The tube, which is 10,000 times narrower than a human hair, functions as the antenna, amplifier, demodulator and tuner – all the essential components of a radio, minus the speaker.

Though the audio quality is atrocious compared even to AM radio, the sound is actually not too bad.

Interestingly, the radio signal is not received electronically, but is actually the result of mechanical vibrations caused by the antenna’s resonance with the audio signal

Aptly enough, in addition to playing "Layla" by Eric Clapton, the UC Berkeley team demonstrated the radio by playing such classics as the theme from Star Wars and ‘Good Vibrations’ by the Beach Boys.

Zap

A father-son team recently created a laser that can kill viruses without harming human tissue.

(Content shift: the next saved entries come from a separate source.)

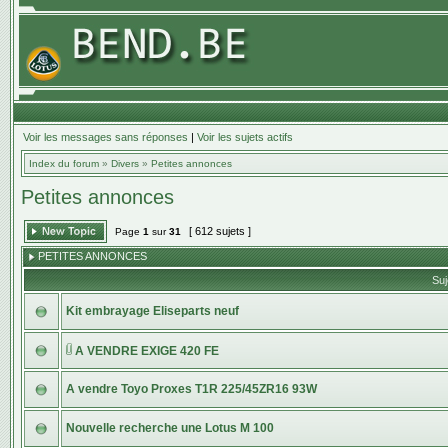
Voir les messages sans réponses
|
Voir les sujets actifs
Index du forum
»
Divers
»
Petites annonces
Petites annonces
[ 612 sujets ]
Page
1
sur
31
PETITES ANNONCES
Suj
Kit embrayage Eliseparts neuf
A VENDRE EXIGE 420 FE
A vendre Toyo Proxes T1R 225/45ZR16 93W
Nouvelle recherche une Lotus M 100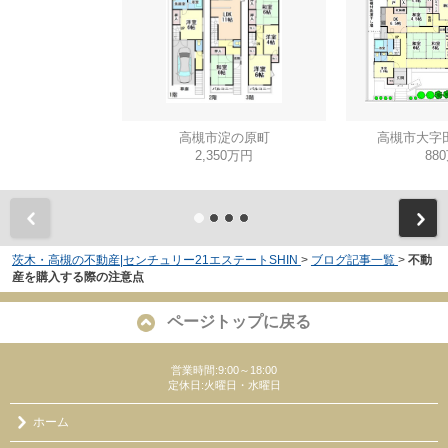
高槻市淀の原町
高槻市大字
2,350万円
88
茨木・高槻の不動産|センチュリー21エステートSHIN
>
ブログ記事一覧
>
不動
産を購入する際の注意点
ページトップに戻る
営業時間:9:00～18:00
定休日:火曜日・水曜日
ホーム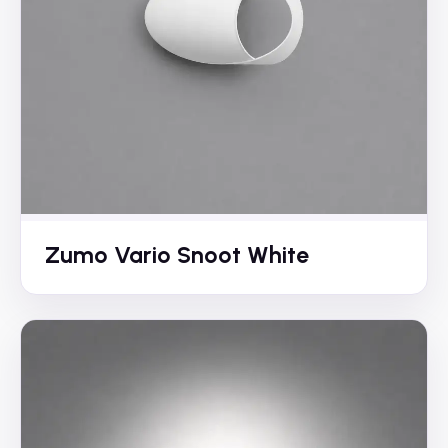
Zumo Vario Snoot White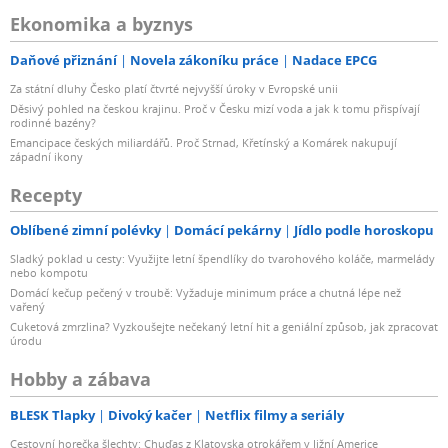
Ekonomika a byznys
Daňové přiznání
Novela zákoníku práce
Nadace EPCG
Za státní dluhy Česko platí čtvrté nejvyšší úroky v Evropské unii
Děsivý pohled na českou krajinu. Proč v Česku mizí voda a jak k tomu přispívají
rodinné bazény?
Emancipace českých miliardářů. Proč Strnad, Křetínský a Komárek nakupují
západní ikony
Recepty
Oblíbené zimní polévky
Domácí pekárny
Jídlo podle horoskopu
Sladký poklad u cesty: Využijte letní špendlíky do tvarohového koláče, marmelády
nebo kompotu
Domácí kečup pečený v troubě: Vyžaduje minimum práce a chutná lépe než
vařený
Cuketová zmrzlina? Vyzkoušejte nečekaný letní hit a geniální způsob, jak zpracovat
úrodu
Hobby a zábava
BLESK Tlapky
Divoký kačer
Netflix filmy a seriály
Cestovní horečka šlechty: Chuďas z Klatovska otrokářem v Jižní Americe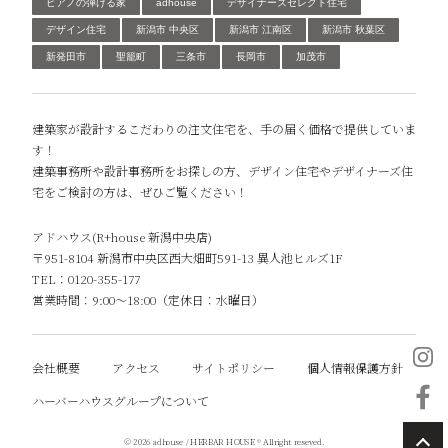
ピアノの弾ける家
adhouse
デザイナーズセレクト住宅
デザイン住宅
新潟市 中央区
新潟市 江南区
新潟市 秋葉区
新発田市
聖籠町
三条市
長岡市
加茂市
建築家が設計するこだわりの注文住宅を、手の届く価格で提供していま
す！
建築事務所や設計事務所をお探しの方、デザイン住宅やデザイナーズ住
宅をご検討の方は、ぜひご覧ください！
アドハウス(R+house 新潟中央店)
〒951-8104 新潟市中央区西大畑町591-13 異人池ヒルズ1F
TEL：0120-355-177
営業時間：9:00～18:00（定休日：水曜日）
会社概要
アクセス
サイトポリシー
個人情報保護方針
ハーバーハウスグループについて
© 2026 adhouse / HERBAR HOUSE ® Allright reseved.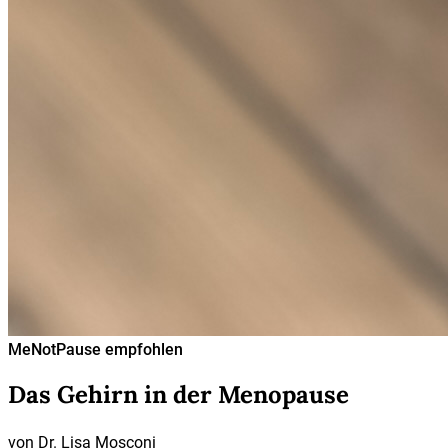
MeNotPause empfohlen
Das Gehirn in der Menopause
von
Dr. Lisa Mosconi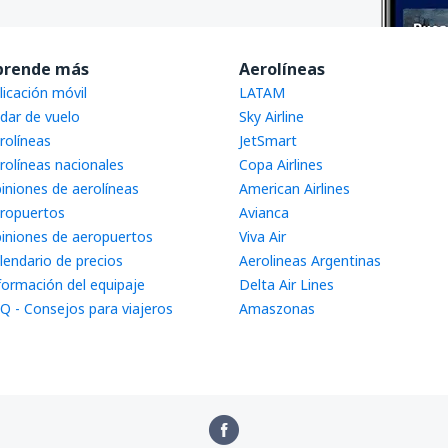
prende más
Aerolíneas
licación móvil
LATAM
dar de vuelo
Sky Airline
rolíneas
JetSmart
rolíneas nacionales
Copa Airlines
iniones de aerolíneas
American Airlines
ropuertos
Avianca
iniones de aeropuertos
Viva Air
lendario de precios
Aerolineas Argentinas
formación del equipaje
Delta Air Lines
Q - Consejos para viajeros
Amaszonas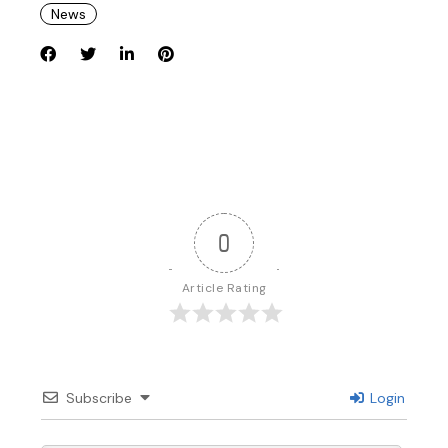
News
0
Article Rating
Subscribe
Login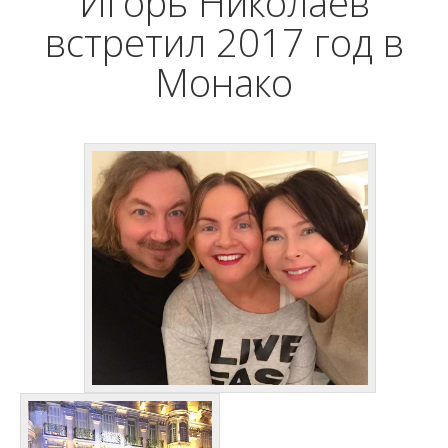
Игорь Николаев
встретил 2017 год в
Монако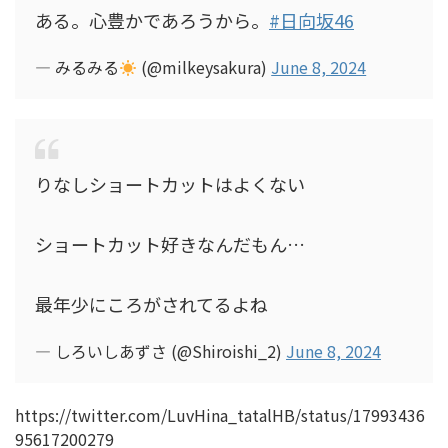
ある。心豊かであろうから。
#日向坂46
— みるみる
(@milkeysakura)
June 8, 2024
りなしショートカットはよくない
ショートカット好きなんだもん…
最年少にころがされてるよね
— しろいしあずさ (@Shiroishi_2)
June 8, 2024
https://twitter.com/LuvHina_tatalHB/status/17993436
95617200279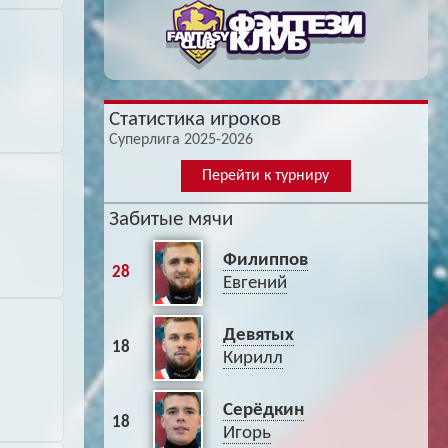
Статистика игроков
Суперлига 2025-2026
Перейти к турниру
Забитые мячи
Филиппов
28
Евгений
Девятых
18
Кирилл
Серёдкин
18
Игорь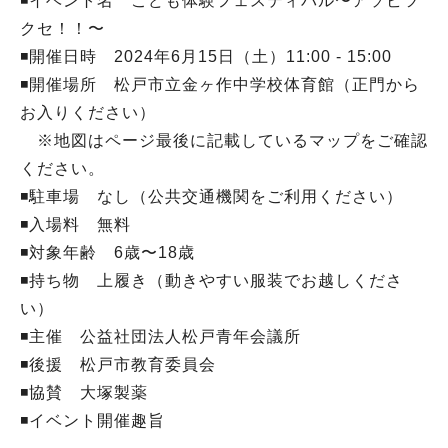
◾️イベント名 こども体験フェスティバル〜アソビツ
クセ！！〜
◾️開催日時 2024年6月15日（土）11:00 - 15:00
◾️開催場所 松戸市立金ヶ作中学校体育館（正門から
お入りください）
※地図はページ最後に記載しているマップをご確認
ください。
◾️駐車場 なし（公共交通機関をご利用ください）
◾️入場料 無料
◾️対象年齢 6歳〜18歳
◾️持ち物 上履き（動きやすい服装でお越しくださ
い）
◾️主催 公益社団法人松戸青年会議所
◾️後援 松戸市教育委員会
◾️協賛 大塚製薬
◾️イベント開催趣旨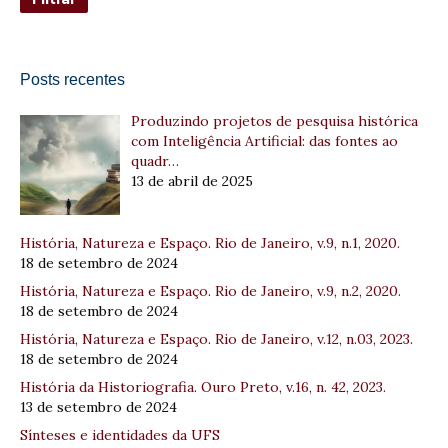
Posts recentes
Produzindo projetos de pesquisa histórica
com Inteligência Artificial: das fontes ao
quadr…
13 de abril de 2025
História, Natureza e Espaço. Rio de Janeiro, v.9, n.1, 2020.
18 de setembro de 2024
História, Natureza e Espaço. Rio de Janeiro, v.9, n.2, 2020.
18 de setembro de 2024
História, Natureza e Espaço. Rio de Janeiro, v.12, n.03, 2023.
18 de setembro de 2024
História da Historiografia. Ouro Preto, v.16, n. 42, 2023.
13 de setembro de 2024
Sínteses e identidades da UFS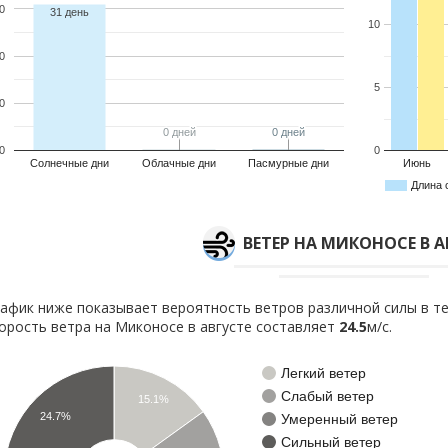
0
31 день
10
0
5
0
0 дней
0 дней
0 дней
0 дней
0
0
Солнечные дни
Облачные дни
Пасмурные дни
Июнь
Длина 
ВЕТЕР НА МИКОНОСЕ В А
афик ниже показывает вероятность ветров различной силы в те
орость ветра на Миконосе в августе составляет
24.5
м/с.
Легкий ветер
Слабый ветер
15.1%
24.7%
Умеренный ветер
Сильный ветер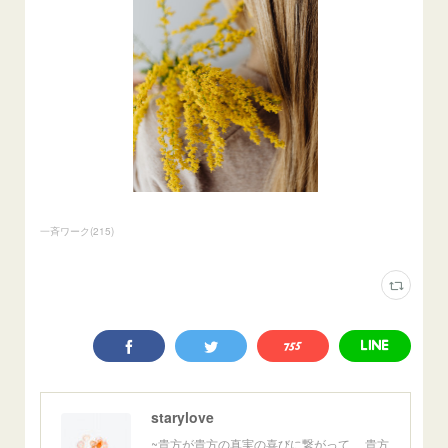
一斉ワーク
(
215
)
starylove
~貴方が貴方の真実の喜びに繋がって、 貴方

Kong-Thon Tsen and his son Shaw-Wei Tsen built the device, which operates on the principle of forced resonance by vibrating the protein coat of viruses with pulses of light lasting only a single femtosecond – one millionth of a nanosecond.

When the laser’s pulses match the virus’ resonant frequency, the protein coat around the virus breaks down, rendering it helpless against the body’s immune system.

The first test was on tobacco mosaic virus, with tests involving HIV and hepatitis to follow.

The laser can disable viruses with a power level 40 times lower than would be needed to harm human cells or tissues by the same method.

The laser can even be tuned to any virus, known or unknown, making it useful for many different uses.

There is no word on when this will be available commercially, but I’m guessing a certain doctor will want them mounted on sharks’ heads in short order.